Bien sûr, il y a d’autres joies, peindre avec les enfants, ou cueillir les fraises, ou les promenades, les lectures, mais… Eschyle, tout de même, Eschyle!

Coudre, découdre, recoudre

Voilà, j’ai fait ma part et cousu quelques masques, j’ai fait de l’assemblage, trente masques assemblés. La semaine passée, j’avais découpé 62 carrés. Encore avant, j’avais distribué des tracts. Samedi, je distribuerai des masques – avec un masque, bien sûr. J’admire ceux qui organisent et formalisent tout cela, je ne fais qu’une petite part, et au moins ma machine à coudre sert à quelque chose.

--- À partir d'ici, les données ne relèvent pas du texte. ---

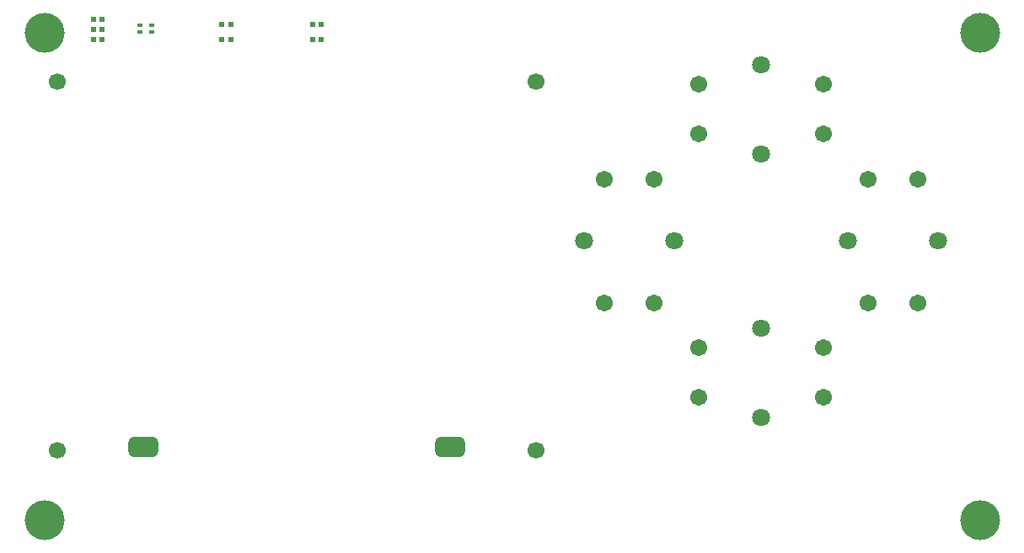
<source format=gbr>
%TF.GenerationSoftware,Altium Limited,Altium Designer,22.5.1 (42)*%
G04 Layer_Color=255*
%FSLAX45Y45*%
%MOMM*%
%TF.SameCoordinates,ADDB7551-072C-4BAF-947E-D85C9ED3ECA7*%
%TF.FilePolarity,Positive*%
%TF.FileFunction,Pads,Top*%
%TF.Part,Single*%
G01*
G75*
%TA.AperFunction,SMDPad,CuDef*%
%ADD10R,0.56566X0.54000*%
%ADD11R,0.50000X0.40000*%
%TA.AperFunction,ComponentPad*%
G04:AMPARAMS|DCode=14|XSize=3mm|YSize=2mm|CornerRadius=0.5mm|HoleSize=0mm|Usage=FLASHONLY|Rotation=0.000|XOffset=0mm|YOffset=0mm|HoleType=Round|Shape=RoundedRectangle|*
%AMROUNDEDRECTD14*
21,1,3.00000,1.00000,0,0,0.0*
21,1,2.00000,2.00000,0,0,0.0*
1,1,1.00000,1.00000,-0.50000*
1,1,1.00000,-1.00000,-0.50000*
1,1,1.00000,-1.00000,0.50000*
1,1,1.00000,1.00000,0.50000*
%
%ADD14ROUNDEDRECTD14*%
%ADD15C,1.70000*%
%ADD16C,1.70790*%
%ADD17C,1.80000*%
%TA.AperFunction,ViaPad*%
%ADD18C,4.00000*%
D10*
X2992018Y5283200D02*
D03*
X3078582D02*
D03*
Y5130800D02*
D03*
X2992018D02*
D03*
X881482D02*
D03*
X794918D02*
D03*
X881482Y5232400D02*
D03*
X794918D02*
D03*
X881482Y5334000D02*
D03*
X794918D02*
D03*
X2085137Y5130800D02*
D03*
X2171700D02*
D03*
Y5283200D02*
D03*
X2085137D02*
D03*
D11*
X1380795Y5280101D02*
D03*
Y5210099D02*
D03*
X1260805D02*
D03*
Y5280101D02*
D03*
D14*
X4376700Y1037737D02*
D03*
X1296700D02*
D03*
D15*
X5241700Y1002737D02*
D03*
Y4712737D02*
D03*
X431700Y1002737D02*
D03*
Y4712737D02*
D03*
D16*
X6874600Y2030600D02*
D03*
Y1530600D02*
D03*
X8124600D02*
D03*
Y2030600D02*
D03*
X5924600Y2480600D02*
D03*
X6424600D02*
D03*
Y3730600D02*
D03*
X5924600D02*
D03*
X8574600Y2480600D02*
D03*
X9074600D02*
D03*
Y3730600D02*
D03*
X8574600D02*
D03*
X6874600Y4680600D02*
D03*
Y4180600D02*
D03*
X8124600D02*
D03*
Y4680600D02*
D03*
D17*
X7499600Y2230600D02*
D03*
Y1330600D02*
D03*
X5724600Y3105600D02*
D03*
X6624600D02*
D03*
X8374600D02*
D03*
X9274600D02*
D03*
X7499600Y4880600D02*
D03*
Y3980600D02*
D03*
D18*
X300000Y300000D02*
D03*
X9700000D02*
D03*
Y5200000D02*
D03*
X300000D02*
D03*
%TF.MD5,a352b97b2d35cb8c8d22a9683ef980c1*%
M02*

</source>
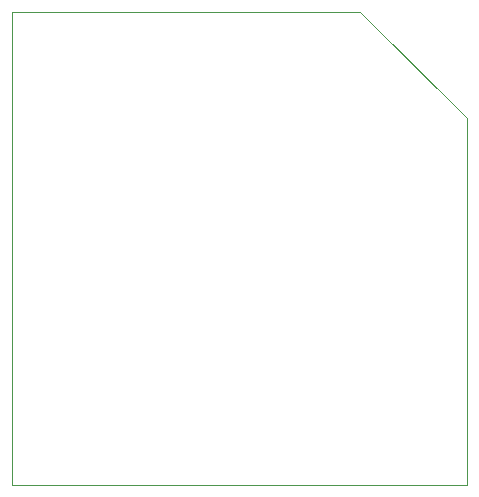
<source format=gbr>
%TF.GenerationSoftware,KiCad,Pcbnew,(6.0.0-0)*%
%TF.CreationDate,2023-01-16T12:19:11+01:00*%
%TF.ProjectId,core-v-mini-mcu-spiboot-fpga,636f7265-2d76-42d6-9d69-6e692d6d6375,rev?*%
%TF.SameCoordinates,Original*%
%TF.FileFunction,Profile,NP*%
%FSLAX46Y46*%
G04 Gerber Fmt 4.6, Leading zero omitted, Abs format (unit mm)*
G04 Created by KiCad (PCBNEW (6.0.0-0)) date 2023-01-16 12:19:11*
%MOMM*%
%LPD*%
G01*
G04 APERTURE LIST*
%TA.AperFunction,Profile*%
%ADD10C,0.100000*%
%TD*%
G04 APERTURE END LIST*
D10*
X114500000Y-80500000D02*
X114500000Y-111500000D01*
X114500000Y-111500000D02*
X76000000Y-111500000D01*
X76000000Y-111500000D02*
X76000000Y-71500000D01*
X76000000Y-71500000D02*
X105500000Y-71500000D01*
X105500000Y-71500000D02*
X114500000Y-80500000D01*
M02*

</source>
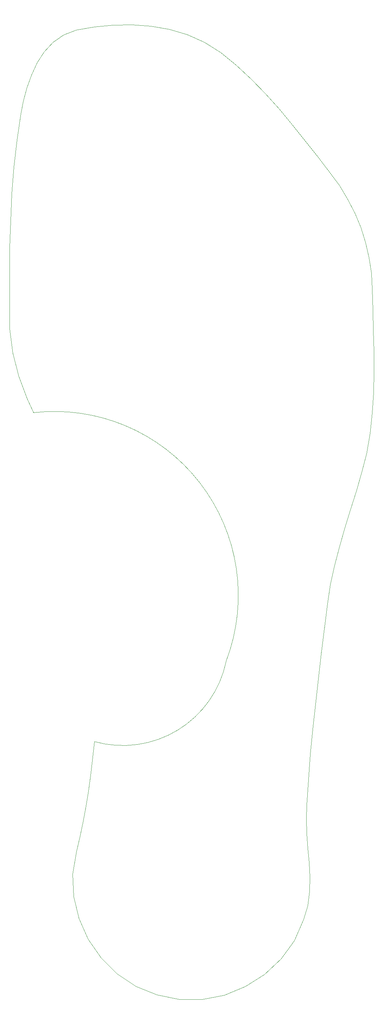
<source format=gbr>
G04 #@! TF.GenerationSoftware,KiCad,Pcbnew,(5.0.0)*
G04 #@! TF.CreationDate,2020-01-07T16:08:45+01:00*
G04 #@! TF.ProjectId,Insole_PCB,496E736F6C655F5043422E6B69636164,rev?*
G04 #@! TF.SameCoordinates,Original*
G04 #@! TF.FileFunction,Other,ECO2*
%FSLAX46Y46*%
G04 Gerber Fmt 4.6, Leading zero omitted, Abs format (unit mm)*
G04 Created by KiCad (PCBNEW (5.0.0)) date 01/07/20 16:08:45*
%MOMM*%
%LPD*%
G01*
G04 APERTURE LIST*
%ADD10C,0.100000*%
G04 APERTURE END LIST*
D10*
X169068316Y-134171726D02*
G75*
G02X215449453Y-193820707I5056994J-43924577D01*
G01*
X215449460Y-193820327D02*
G75*
G02X183709453Y-213230707I-24872853J5016340D01*
G01*
X249792461Y-96966756D02*
X248938460Y-93279067D01*
X250918475Y-119394000D02*
X250804851Y-114431047D01*
X244618361Y-82800959D02*
X242635479Y-79561805D01*
X214075497Y-47564985D02*
X210216067Y-45142095D01*
X228138918Y-61167591D02*
X224860939Y-57520115D01*
X240402762Y-76478709D02*
X237408679Y-72612068D01*
X231304423Y-64921849D02*
X228138918Y-61167591D01*
X250662246Y-109473854D02*
X250543687Y-104529199D01*
X250543687Y-104529199D02*
X250331855Y-100722656D01*
X242635479Y-79561805D02*
X240402762Y-76478709D01*
X248938460Y-93279067D02*
X247782806Y-89677158D01*
X250950095Y-124355936D02*
X250918475Y-119394000D01*
X192788731Y-40906695D02*
X188229936Y-40986495D01*
X210216067Y-45142095D02*
X206098587Y-43309905D01*
X217856896Y-50684145D02*
X214075497Y-47564985D01*
X224860939Y-57520115D02*
X221442820Y-54014075D01*
X234385121Y-68748228D02*
X231304423Y-64921849D01*
X250331855Y-100722656D02*
X249792461Y-96966756D01*
X250846677Y-129310075D02*
X250950095Y-124355936D01*
X188229936Y-40986495D02*
X183708533Y-41431645D01*
X206098587Y-43309905D02*
X201782144Y-42023315D01*
X221442820Y-54014075D02*
X217856896Y-50684145D01*
X197325829Y-41237275D02*
X192788731Y-40906695D01*
X201782144Y-42023315D02*
X197325829Y-41237275D01*
X237408679Y-72612068D02*
X234385121Y-68748228D01*
X247782806Y-89677158D02*
X246338455Y-86178599D01*
X250804851Y-114431047D02*
X250662246Y-109473854D01*
X246338455Y-86178599D02*
X244618361Y-82800959D01*
X178710641Y-250459846D02*
X179986735Y-255744695D01*
X249195948Y-144057930D02*
X250022631Y-139167850D01*
X235176689Y-222352157D02*
X235651770Y-216298068D01*
X204180020Y-275202835D02*
X209630223Y-275196835D01*
X242614654Y-166406798D02*
X243925388Y-161936120D01*
X189159997Y-269026375D02*
X193687826Y-272037505D01*
X209630223Y-275196835D02*
X214973089Y-274130845D01*
X243925388Y-161936120D02*
X245306824Y-157482639D01*
X250555198Y-134249639D02*
X250846677Y-129310075D01*
X250022631Y-139167850D02*
X250555198Y-134249639D01*
X239026732Y-186113925D02*
X239786053Y-180089471D01*
X179391791Y-239608954D02*
X178481168Y-245025420D01*
X248010043Y-148560289D02*
X249195948Y-144057930D01*
X240477047Y-175466729D02*
X241442560Y-170911420D01*
X239786053Y-180089471D02*
X240477047Y-175466729D01*
X234798602Y-235350499D02*
X234668703Y-231875139D01*
X238273505Y-192141574D02*
X239026732Y-186113925D01*
X220036197Y-272093765D02*
X224647127Y-269174015D01*
X235439772Y-249215265D02*
X235517052Y-245772089D01*
X236215504Y-210250663D02*
X236851379Y-204209245D01*
X234042630Y-256003041D02*
X234990932Y-252628502D01*
X179986735Y-255744695D02*
X182215976Y-260712425D01*
X236851379Y-204209245D02*
X237542883Y-198173114D01*
X235651770Y-216298068D02*
X236215504Y-210250663D01*
X234806771Y-228413628D02*
X235176689Y-222352157D01*
X234668703Y-231875139D02*
X234806771Y-228413628D01*
X224647127Y-269174015D02*
X228633456Y-265460035D01*
X214973089Y-274130845D02*
X220036197Y-272093765D01*
X246691022Y-153029610D02*
X248010043Y-148560289D01*
X237542883Y-198173114D02*
X238273505Y-192141574D01*
X228633456Y-265460035D02*
X231822764Y-261040235D01*
X245306824Y-157482639D02*
X246691022Y-153029610D01*
X241442560Y-170911420D02*
X242614654Y-166406798D01*
X235068563Y-238830948D02*
X234798602Y-235350499D01*
X235350681Y-242307731D02*
X235068563Y-238830948D01*
X235517052Y-245772089D02*
X235350681Y-242307731D01*
X234990932Y-252628502D02*
X235439772Y-249215265D01*
X231822764Y-261040235D02*
X234042630Y-256003041D01*
X198794902Y-274061365D02*
X204180020Y-275202835D01*
X193687826Y-272037505D02*
X198794902Y-274061365D01*
X185304889Y-265195495D02*
X189159997Y-269026375D01*
X182215976Y-260712425D02*
X185304889Y-265195495D01*
X178481168Y-245025420D02*
X178710641Y-250459846D01*
X163346174Y-94527525D02*
X163273894Y-101023877D01*
X163533110Y-88034051D02*
X163346174Y-94527525D01*
X166651101Y-59163744D02*
X166027480Y-62207963D01*
X183708533Y-41431645D02*
X179283613Y-42197035D01*
X166027480Y-62207963D02*
X165081884Y-68630412D01*
X171593937Y-47436525D02*
X169890133Y-50080615D01*
X167546977Y-130815764D02*
X169099453Y-134170707D01*
X164052980Y-119834241D02*
X165509419Y-125420014D01*
X163273894Y-101023877D02*
X163286254Y-107517156D01*
X169890133Y-50080615D02*
X168532008Y-52989935D01*
X173693838Y-45167815D02*
X171593937Y-47436525D01*
X179283613Y-42197035D02*
X176240256Y-43384605D01*
X165509419Y-125420014D02*
X167546977Y-130815764D01*
X163353264Y-114001411D02*
X164052980Y-119834241D01*
X163864704Y-81549407D02*
X163533110Y-88034051D01*
X165081884Y-68630412D02*
X164370960Y-75079543D01*
X163286254Y-107517156D02*
X163353264Y-114001411D01*
X164370960Y-75079543D02*
X163864704Y-81549407D01*
X167469137Y-56054355D02*
X166651101Y-59163744D01*
X176240256Y-43384605D02*
X173693838Y-45167815D01*
X168532008Y-52989935D02*
X167469137Y-56054355D01*
X182281045Y-225040487D02*
X181691805Y-228708075D01*
X183709453Y-213230707D02*
X183634182Y-213977433D01*
X180255582Y-235995440D02*
X179391782Y-239609330D01*
X183243825Y-217672222D02*
X182795582Y-221360888D01*
X181691805Y-228708075D02*
X181019453Y-232360707D01*
X182795582Y-221360888D02*
X182281045Y-225040487D01*
X183634182Y-213977433D02*
X183243825Y-217672222D01*
X181019453Y-232360707D02*
X180255582Y-235995440D01*
M02*

</source>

Coudre des liens, quand le virus découd tout. Recoudre les gens ensemble. Vraiment, ce n’est pas facile, cette histoire. Ce n’est pas de tout repos, quand on y songe.

Fatigue oculaire

Parfois, autrefois, l’écran de mon ordinateur était un espace de détente, presque un cocon.

Je dois dire que cela a bien changé.

C’est le jardin qui fait ma joie. L’écran m’envoie des messages incessants. J’y travaille des heures et des heures. Comment trouver la force ensuite d’écrire?

Et pourtant, il le faut. C’est ainsi. Mais je vais filer coudre. Il le faut aussi. Puisque nos vies en dépendent, dit-on.